**Problem:** Write out again, exactly, the lines below starting at the one with "pH | : | No data available |" and ending at the one with "kinematic | : | No data available |".

**The data:**
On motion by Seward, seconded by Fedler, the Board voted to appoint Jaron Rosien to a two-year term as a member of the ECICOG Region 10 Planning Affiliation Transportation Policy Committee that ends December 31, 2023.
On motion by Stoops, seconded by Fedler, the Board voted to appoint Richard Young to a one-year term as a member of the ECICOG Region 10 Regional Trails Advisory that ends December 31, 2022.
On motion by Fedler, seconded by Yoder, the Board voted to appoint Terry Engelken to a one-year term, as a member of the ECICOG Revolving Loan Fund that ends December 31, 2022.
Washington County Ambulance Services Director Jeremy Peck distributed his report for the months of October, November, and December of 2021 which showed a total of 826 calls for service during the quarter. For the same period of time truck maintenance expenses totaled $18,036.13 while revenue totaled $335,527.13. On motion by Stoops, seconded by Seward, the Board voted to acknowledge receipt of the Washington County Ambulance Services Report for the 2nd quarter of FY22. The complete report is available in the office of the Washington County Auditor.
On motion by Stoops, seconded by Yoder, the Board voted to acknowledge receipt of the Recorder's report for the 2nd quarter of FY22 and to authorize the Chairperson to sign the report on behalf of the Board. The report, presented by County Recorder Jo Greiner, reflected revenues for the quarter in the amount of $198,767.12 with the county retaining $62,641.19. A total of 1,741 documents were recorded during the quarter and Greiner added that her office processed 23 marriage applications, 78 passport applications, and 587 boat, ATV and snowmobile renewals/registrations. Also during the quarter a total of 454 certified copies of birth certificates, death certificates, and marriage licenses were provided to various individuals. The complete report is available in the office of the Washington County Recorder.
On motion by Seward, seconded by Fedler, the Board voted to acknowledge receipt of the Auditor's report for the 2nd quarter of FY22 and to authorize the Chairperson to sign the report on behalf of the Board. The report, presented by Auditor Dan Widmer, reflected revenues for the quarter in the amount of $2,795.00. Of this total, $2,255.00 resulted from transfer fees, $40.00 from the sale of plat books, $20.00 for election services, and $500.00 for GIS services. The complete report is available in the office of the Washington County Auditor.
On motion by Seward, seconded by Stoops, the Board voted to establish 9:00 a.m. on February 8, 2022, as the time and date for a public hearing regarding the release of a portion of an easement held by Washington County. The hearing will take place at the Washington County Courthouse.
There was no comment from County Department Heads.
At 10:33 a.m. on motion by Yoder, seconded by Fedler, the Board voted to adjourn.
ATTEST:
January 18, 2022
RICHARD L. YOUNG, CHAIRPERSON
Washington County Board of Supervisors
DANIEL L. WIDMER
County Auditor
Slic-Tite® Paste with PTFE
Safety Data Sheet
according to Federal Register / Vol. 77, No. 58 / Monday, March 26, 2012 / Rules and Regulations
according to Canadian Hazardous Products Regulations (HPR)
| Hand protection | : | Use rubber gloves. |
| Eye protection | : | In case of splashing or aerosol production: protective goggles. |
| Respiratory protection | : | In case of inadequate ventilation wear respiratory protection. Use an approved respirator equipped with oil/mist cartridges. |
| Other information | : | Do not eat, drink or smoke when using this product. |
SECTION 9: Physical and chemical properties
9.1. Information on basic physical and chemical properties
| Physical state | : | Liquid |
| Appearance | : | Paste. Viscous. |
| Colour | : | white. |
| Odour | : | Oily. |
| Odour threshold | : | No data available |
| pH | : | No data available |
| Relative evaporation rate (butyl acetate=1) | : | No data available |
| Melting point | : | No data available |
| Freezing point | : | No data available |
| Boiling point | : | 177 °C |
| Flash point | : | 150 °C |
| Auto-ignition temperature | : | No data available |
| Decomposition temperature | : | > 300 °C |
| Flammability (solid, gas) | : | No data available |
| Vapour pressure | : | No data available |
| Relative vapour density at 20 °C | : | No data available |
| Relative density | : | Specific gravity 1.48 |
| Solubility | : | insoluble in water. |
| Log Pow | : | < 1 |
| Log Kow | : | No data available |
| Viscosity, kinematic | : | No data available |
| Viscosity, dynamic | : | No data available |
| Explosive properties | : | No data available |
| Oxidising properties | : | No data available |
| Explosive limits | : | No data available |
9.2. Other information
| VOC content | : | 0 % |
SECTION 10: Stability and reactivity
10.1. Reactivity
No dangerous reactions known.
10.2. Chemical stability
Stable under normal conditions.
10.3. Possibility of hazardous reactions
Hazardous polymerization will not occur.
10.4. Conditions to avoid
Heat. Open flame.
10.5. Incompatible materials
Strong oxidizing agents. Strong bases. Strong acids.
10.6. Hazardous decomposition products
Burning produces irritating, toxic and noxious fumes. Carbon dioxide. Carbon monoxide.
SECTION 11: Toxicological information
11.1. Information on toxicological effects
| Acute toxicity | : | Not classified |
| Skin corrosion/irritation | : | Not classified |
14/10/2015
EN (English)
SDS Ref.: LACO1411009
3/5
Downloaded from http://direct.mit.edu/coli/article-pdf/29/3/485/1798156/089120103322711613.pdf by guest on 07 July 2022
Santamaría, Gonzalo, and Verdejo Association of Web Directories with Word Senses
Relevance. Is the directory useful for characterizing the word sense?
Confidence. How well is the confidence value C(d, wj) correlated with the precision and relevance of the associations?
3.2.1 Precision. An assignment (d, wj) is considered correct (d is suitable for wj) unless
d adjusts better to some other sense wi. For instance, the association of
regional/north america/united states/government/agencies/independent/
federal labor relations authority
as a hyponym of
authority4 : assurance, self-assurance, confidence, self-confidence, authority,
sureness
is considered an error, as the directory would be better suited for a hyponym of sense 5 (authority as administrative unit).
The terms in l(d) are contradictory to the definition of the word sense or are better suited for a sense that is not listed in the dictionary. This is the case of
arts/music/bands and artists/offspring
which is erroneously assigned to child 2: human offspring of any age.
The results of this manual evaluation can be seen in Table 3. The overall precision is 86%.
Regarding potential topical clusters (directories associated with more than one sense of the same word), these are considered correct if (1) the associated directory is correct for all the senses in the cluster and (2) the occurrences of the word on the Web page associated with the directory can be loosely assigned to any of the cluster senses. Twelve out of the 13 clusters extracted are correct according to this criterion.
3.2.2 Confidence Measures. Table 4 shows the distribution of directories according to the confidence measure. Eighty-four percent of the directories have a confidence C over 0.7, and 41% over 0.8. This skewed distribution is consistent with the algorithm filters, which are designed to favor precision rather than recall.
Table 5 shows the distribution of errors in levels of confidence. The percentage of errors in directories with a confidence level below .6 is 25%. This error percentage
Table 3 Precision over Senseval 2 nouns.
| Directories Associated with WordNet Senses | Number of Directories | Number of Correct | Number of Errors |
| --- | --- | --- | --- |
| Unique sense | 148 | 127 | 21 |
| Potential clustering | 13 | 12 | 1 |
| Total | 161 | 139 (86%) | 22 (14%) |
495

**Your response:**
| pH | : | No data available |
| Relative evaporation rate (butyl acetate=1) | : | No data available |
| Melting point | : | No data available |
| Freezing point | : | No data available |
| Boiling point | : | 177 °C |
| Flash point | : | 150 °C |
| Auto-ignition temperature | : | No data available |
| Decomposition temperature | : | > 300 °C |
| Flammability (solid, gas) | : | No data available |
| Vapour pressure | : | No data available |
| Relative vapour density at 20 °C | : | No data available |
| Relative density | : | Specific gravity 1.48 |
| Solubility | : | insoluble in water. |
| Log Pow | : | < 1 |
| Log Kow | : | No data available |
| Viscosity, kinematic | : | No data available |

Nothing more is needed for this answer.